Wednesday, October 14, 2009

WHO ARE THE TALIBAN, ANYWAY?

The Soviet Union invaded Afghanistan in December 1979, and left in utter defeat in February 1989. It is believed that 1.5 million Afghanistanis were killed. Soviet losses were estimated to be 15,000 killed. It was an extremely brutal war, marked by the largest use of anti-personnel mines since World War Two, and the indiscriminate killing of civilians.


The Soviets were defeated by a combination of mujahideen [a loose confederation of Afghanistani tribes], with massive covert support from the US, Pakistan, China and a number of Arab states. The mujahideen held to no particular ideology prevalent in the west, but rather were united by a desire to repel the invaders, and, generally, adhere to Islam.


The Soviet defeat and withdrawal left a huge power vacuum in its wake. Afghanistan was ruined. Almost immediately the tribal warlords began to contend for power and domination, but nine years of war left the country exhausted. Anarchy prevailed. A small group of tribal leaders formed the Taliban, who were initially perceived by the weary Afghanistanis to be “Robin Hoods.” At first they brought a degree of relative stability, peace, and the rule of law to Afghanistan after they destroyed the last of the warring tribal leaders.

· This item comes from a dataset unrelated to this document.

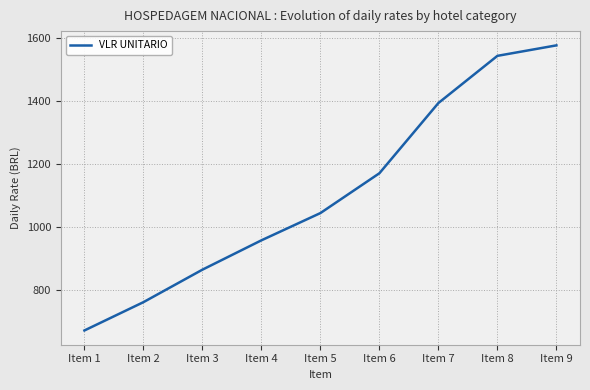

What is the greatest value displayed?

1576.7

Between 1989 and 1994 they emerged as the new rulers of Afghanistan. Afghanistan fell off the radar of the US as we reveled in the collapse of the Soviet Union, the end of the Cold War, and the vaporous feeling of a new world of American hegemony. But, other countries and other people did not share our feelings of the end of almost forty years of Cold War.


Pakistan began to see the Soviet defeat and anarchy in Afghanistan as an opportunity to gain strategic dominance over Afghanistan and a shift in the geopolitical power equation in South Asia. Control over Afghanistan would give the Pakistanis and edge over its historic enemy, India. In the period before and after 1994, Pakistan supported the Taliban in very way possible: training, arms, schools, sanctuary, money, and cover. It fair to say that the Taliban that emerged after 1994 was a creation of Pakistan’s Interservice Intelligence Agency [ISI], known as Pakistan’s “CIA.” Except the ISI is deeply embedded within Pakistan’s army which runs the country. During this time the Prime Minister of Pakistan, Benazir Bhutto, led the army and ISI in its support of the Taliban. 


The Cold War may have ended, but peace was as illusory as ever.